Preparation is of vital importance when taking on one of these peaks. Here are a few basic items to pack:

Sunscreen. There’s nothing like a sunburn to erase the memories of a great accomplishment – like climbing to the top of a mountain. As we discussed in our last blog, skin care is vital to your personal health.

Water! If you remember anything, remember this: bring plenty of water. The majority of unnecessary injuries that occur on these slopes is due to dehydration. Aim for at least half a gallon (two Nalgene bottles) and ensure you are already hydrated when you reach the trail.

Light Jacket. For every 1000’ gain in elevation, the average temperature drops 3.5 degrees Fahrenheit. It might be warm and toasty in Denver, but at the top of that 14,000’ peak the temperature will be much lower. You’re going to want a light jacket at the top.

Hiking Boots. Leave the running shoes at home; they lack the proper support you need when hoofing up a high alpine trail on variable terrain. Wearing a pair of proper hiking boots will lower your chance of rolling an ankle and provide better traction when trudging up a mountain slope.

Munchies. Trail mix, Cliff bars, nature valley granola bars all make for great trail snacks. When you reach the summit, or need some extra energy for the climb, you’ll want a tasty treat.

When you have all the required gear, you need to find is a route. Here are some of the best 14ers for beginners, including a couple mountains you can get to the top of even if you can’t walk to the top.

Mount Evans (elevation: 14,265’)

This is the crown jewel above Denver, Colorado. It’s the closest 14er to Denver and also is one of the most accessible. Mount Evans wilderness area is a short 30 min drive outside of Denver to Idaho Springs. A $6 entrance fee is all you need to access the numerous trails in the area including summit trails. If you don’t feel like walking, you can take the drive up Mount Evans on the highest paved road in the United States!

Pikes Peak (elevation: 14, 114’)

This is the mountain that inspired America the Beautiful.
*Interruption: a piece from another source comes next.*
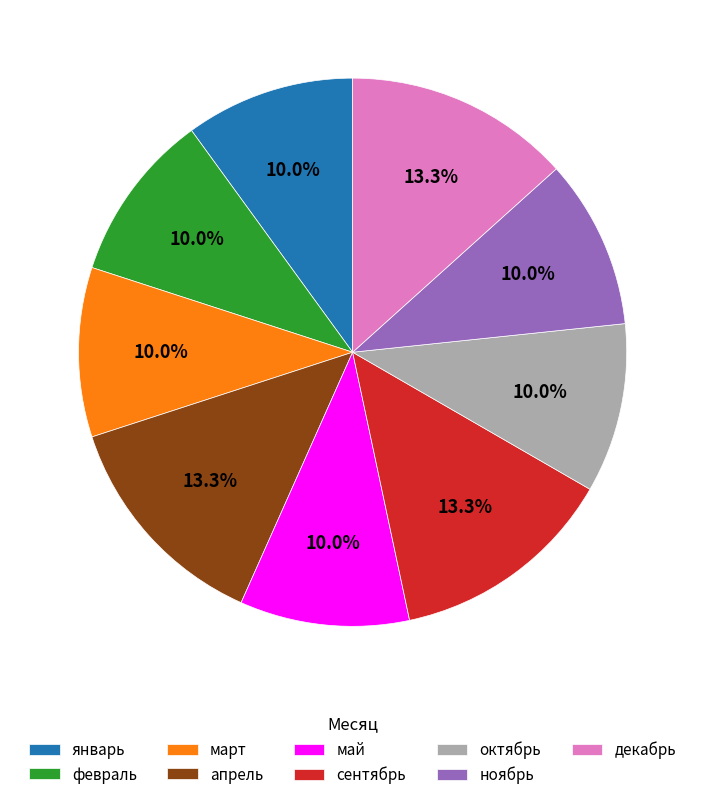

To the nearest percent, what is the difference between the largest and smallest slice percentages?

3%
It’s the most famous mountain in Colorado. It’s also one of the most trafficked mountains in our states with a road and cog rail (train) reaching to the top, where there’s also a gift shop. Perhaps not the best for those looking for a more wild adventure, but there’s something comforting in the fact that at the top you can enjoy fresh fudge.

Mount Bierstadt (elevation: 14,064’)

Trail Roundtrip Length: 7 miles

Another 14er near Denver. Located just out of Georgetown at the top of Guanella Pass. Seven miles round trip makes this peak a relatively short trek, however the trail travels over 3000 vertical feet from trailhead to peak, meaning it is steep!
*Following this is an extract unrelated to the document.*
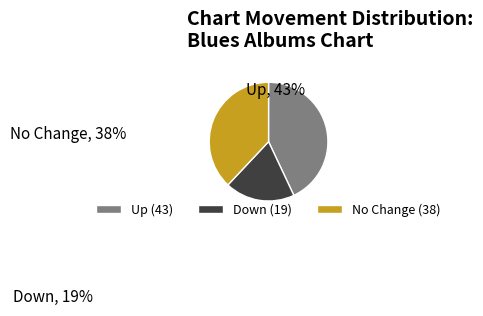

Between Down and Up, which is larger?

Up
Grays Peak (elevation: 14,278’) and Torrey’s Peak (elevation: 14,275’)

Trail Roundtrip Length: 8.5 miles

If you want to cross two peaks off your list, then Grays and Torrey’s are perhaps the two easiest 14ers to hike in one day. If you are hiking with young children, it’s probably best to stick to just one of the two (Grays Peak) but if you get an early enough start you can easily cross off both of these peaks.

Quandary Peak (elevation: 14,265’)

Trail Roundtrip Length: 6.75 miles

Thanks to its location and easy access, located at Hoosier Pass between Breckenridge and Fairplay, this peak gets plenty of traffic. It’s a relatively easy climb and like many of these hikes can be done in half a day, making it the perfect early morning hike.
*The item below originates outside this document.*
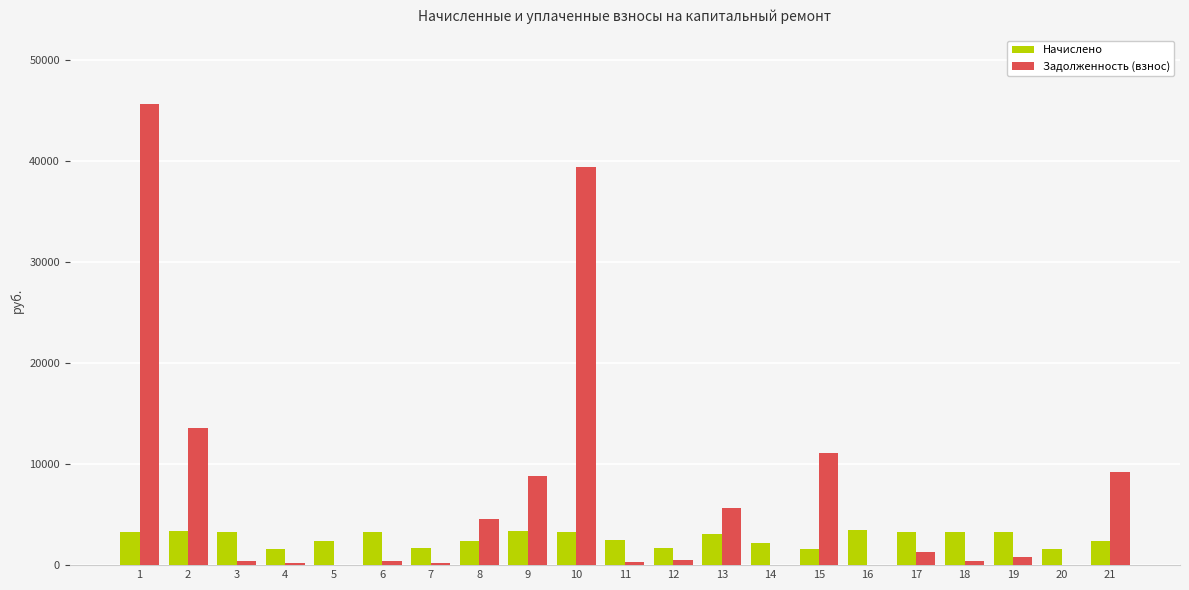

What is the highest value of the Задолженность (взнос) series?

45583.4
Hiking a 14er is one of the most rewarding outdoor activities in all of Colorado. Use this guide to help you set up your next trek, and before you know it you will become a regular peak bagger, perhaps joining the ranks of the few who’ve climbed every single 14er in the state.

For those who are unable to make it to the mountains, there is a program called flat 14ers that converts activity like walking, swimming, and hiking into steps that can then be converted into reaching the summit of a 14er.